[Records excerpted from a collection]
- - - - -
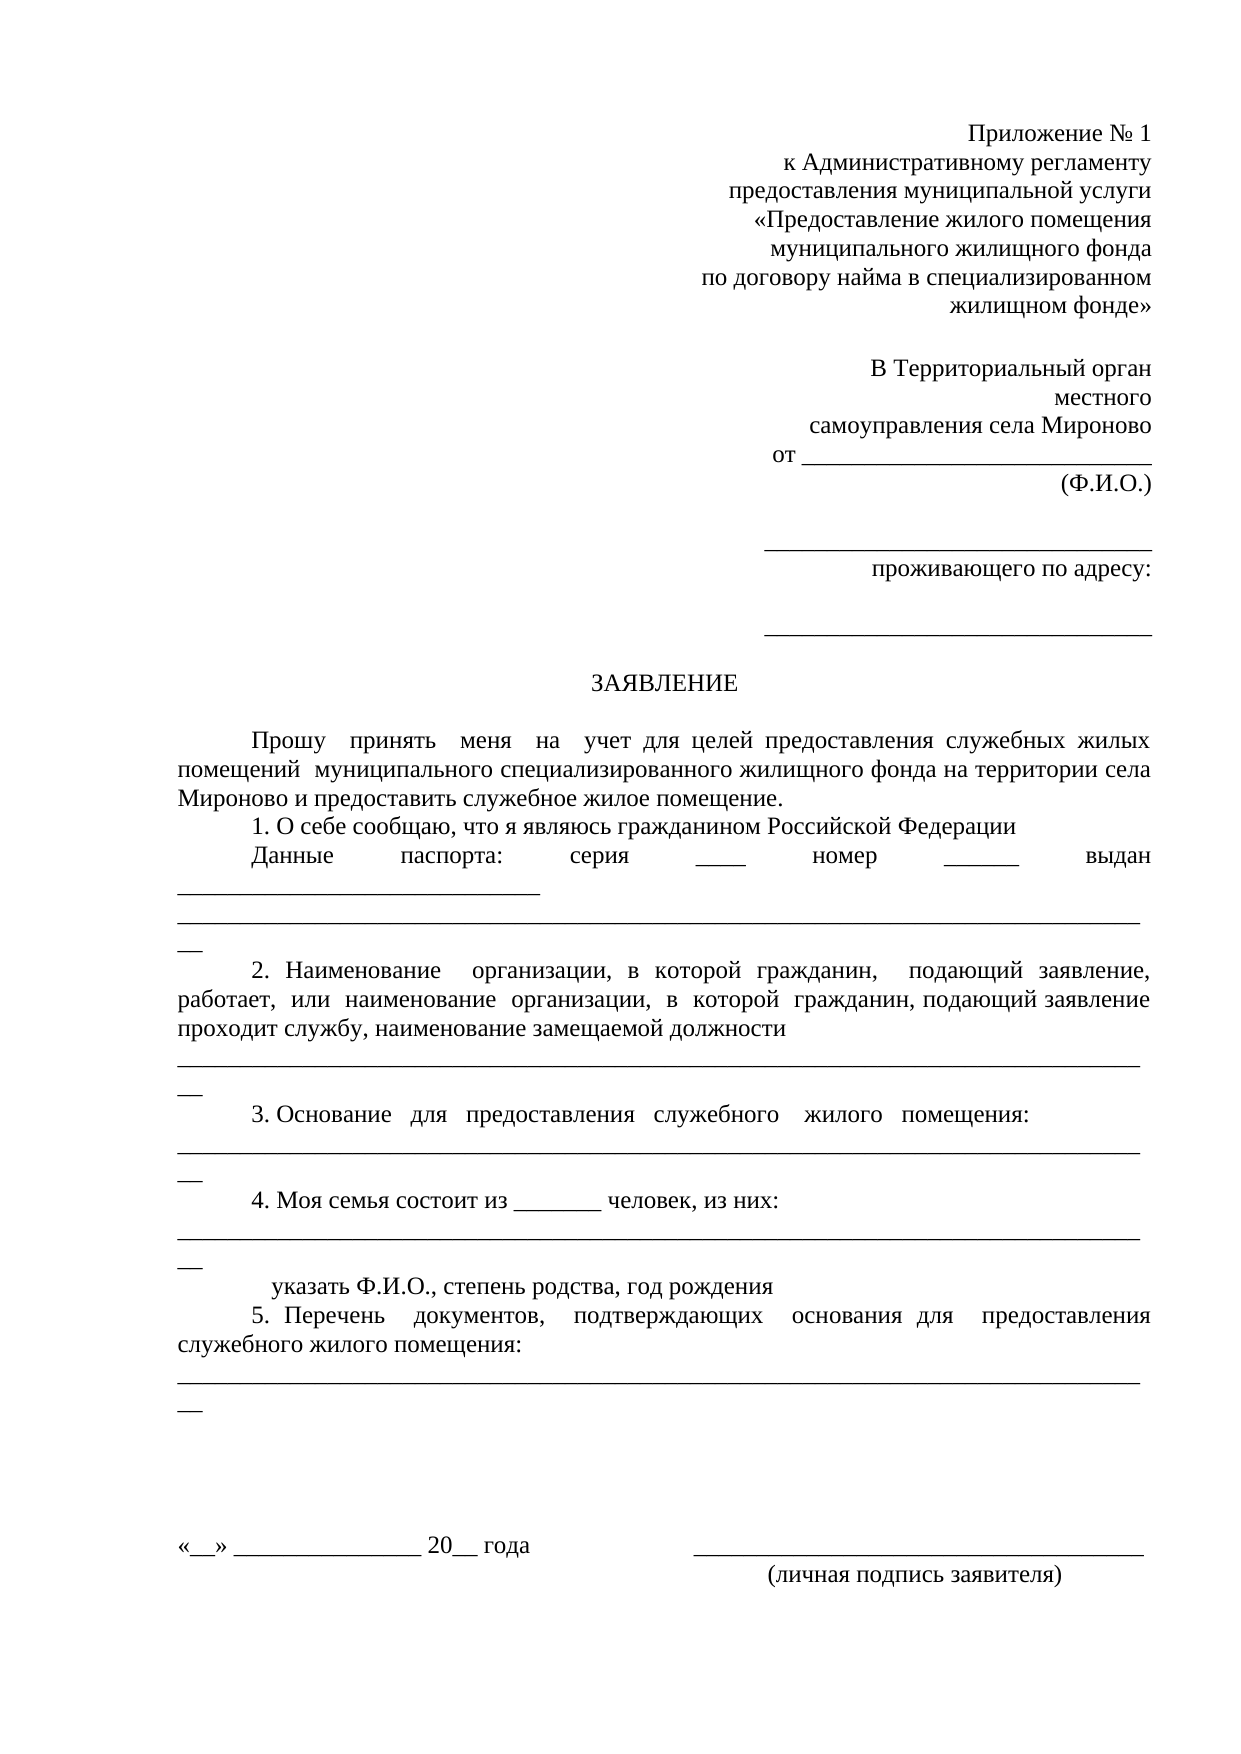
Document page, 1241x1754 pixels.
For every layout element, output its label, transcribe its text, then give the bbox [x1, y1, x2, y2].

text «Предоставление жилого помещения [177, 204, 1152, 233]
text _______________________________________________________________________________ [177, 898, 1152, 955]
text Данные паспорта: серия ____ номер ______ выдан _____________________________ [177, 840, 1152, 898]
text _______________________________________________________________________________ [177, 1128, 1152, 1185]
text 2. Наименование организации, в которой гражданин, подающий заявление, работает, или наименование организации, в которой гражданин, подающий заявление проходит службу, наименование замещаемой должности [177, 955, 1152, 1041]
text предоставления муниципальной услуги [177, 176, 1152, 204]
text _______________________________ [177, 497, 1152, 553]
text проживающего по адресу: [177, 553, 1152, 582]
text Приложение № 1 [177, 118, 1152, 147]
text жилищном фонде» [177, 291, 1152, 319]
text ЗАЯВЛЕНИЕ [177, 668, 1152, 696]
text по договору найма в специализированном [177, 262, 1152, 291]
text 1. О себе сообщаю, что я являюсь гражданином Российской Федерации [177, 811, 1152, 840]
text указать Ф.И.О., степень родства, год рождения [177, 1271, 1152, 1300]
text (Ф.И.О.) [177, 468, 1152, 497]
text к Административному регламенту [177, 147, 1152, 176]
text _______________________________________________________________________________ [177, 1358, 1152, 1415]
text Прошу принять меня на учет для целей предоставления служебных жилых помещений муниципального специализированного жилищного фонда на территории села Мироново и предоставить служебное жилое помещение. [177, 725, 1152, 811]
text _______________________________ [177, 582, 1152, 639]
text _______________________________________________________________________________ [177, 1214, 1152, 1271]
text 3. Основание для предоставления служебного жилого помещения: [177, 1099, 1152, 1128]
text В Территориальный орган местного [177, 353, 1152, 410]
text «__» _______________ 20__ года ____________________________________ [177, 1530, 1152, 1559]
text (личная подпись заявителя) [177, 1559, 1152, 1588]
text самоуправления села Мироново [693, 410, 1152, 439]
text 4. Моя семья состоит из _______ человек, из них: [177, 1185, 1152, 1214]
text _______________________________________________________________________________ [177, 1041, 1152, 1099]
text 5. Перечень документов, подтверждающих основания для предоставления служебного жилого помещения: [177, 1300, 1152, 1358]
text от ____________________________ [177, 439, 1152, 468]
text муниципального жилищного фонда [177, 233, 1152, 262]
- - - - -
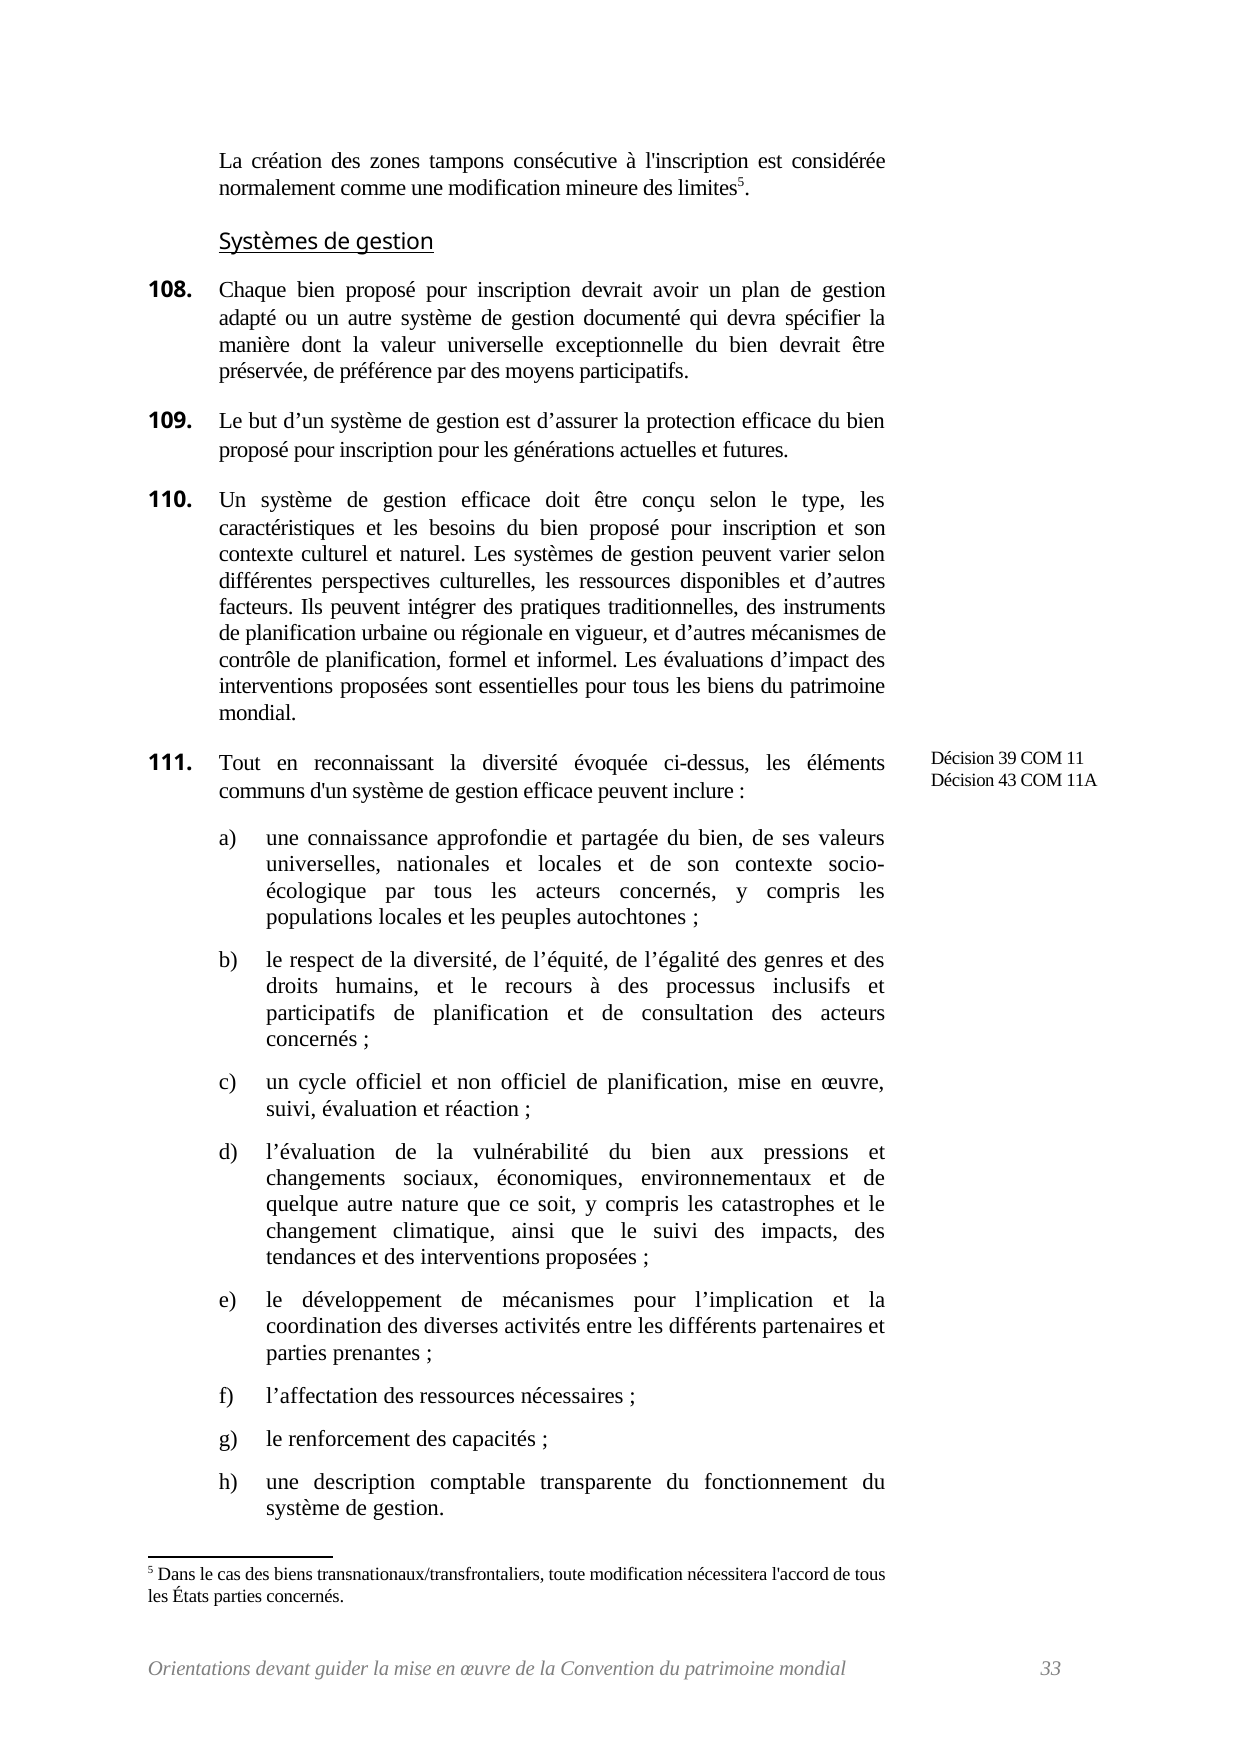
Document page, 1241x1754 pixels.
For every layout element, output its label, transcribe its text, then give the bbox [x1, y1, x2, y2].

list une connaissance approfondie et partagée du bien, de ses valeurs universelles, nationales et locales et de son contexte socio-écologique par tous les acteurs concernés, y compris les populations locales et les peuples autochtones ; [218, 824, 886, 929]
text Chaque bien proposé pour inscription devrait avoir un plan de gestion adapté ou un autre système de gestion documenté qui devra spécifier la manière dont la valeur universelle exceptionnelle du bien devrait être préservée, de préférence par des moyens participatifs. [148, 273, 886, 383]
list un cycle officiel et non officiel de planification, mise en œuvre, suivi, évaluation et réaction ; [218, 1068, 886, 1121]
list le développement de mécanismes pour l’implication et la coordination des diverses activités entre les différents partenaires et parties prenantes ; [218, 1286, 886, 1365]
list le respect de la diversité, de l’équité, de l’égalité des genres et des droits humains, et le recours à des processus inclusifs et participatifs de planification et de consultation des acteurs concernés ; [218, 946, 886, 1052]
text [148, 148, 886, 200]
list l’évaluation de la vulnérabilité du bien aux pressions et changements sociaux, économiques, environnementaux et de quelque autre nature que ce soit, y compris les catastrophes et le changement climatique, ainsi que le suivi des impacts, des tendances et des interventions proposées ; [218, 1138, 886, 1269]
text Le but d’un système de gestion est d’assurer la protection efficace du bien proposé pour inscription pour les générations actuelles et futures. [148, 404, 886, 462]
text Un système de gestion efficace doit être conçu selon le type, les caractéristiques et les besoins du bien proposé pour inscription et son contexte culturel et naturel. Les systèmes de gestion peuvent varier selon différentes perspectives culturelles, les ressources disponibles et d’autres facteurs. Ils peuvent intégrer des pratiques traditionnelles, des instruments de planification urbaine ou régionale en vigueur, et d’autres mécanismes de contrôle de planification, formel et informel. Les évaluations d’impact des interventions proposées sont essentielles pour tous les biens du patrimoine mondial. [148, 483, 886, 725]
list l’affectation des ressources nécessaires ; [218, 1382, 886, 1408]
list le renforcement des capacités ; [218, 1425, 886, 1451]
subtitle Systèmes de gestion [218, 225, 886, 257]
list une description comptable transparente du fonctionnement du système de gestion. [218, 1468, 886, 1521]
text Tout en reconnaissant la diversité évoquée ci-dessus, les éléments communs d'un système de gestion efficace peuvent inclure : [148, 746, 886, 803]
- - - - -
**Assignment**
Output the number of lines in the records above that contain the string "concernés", and no other text.

**Task response**
2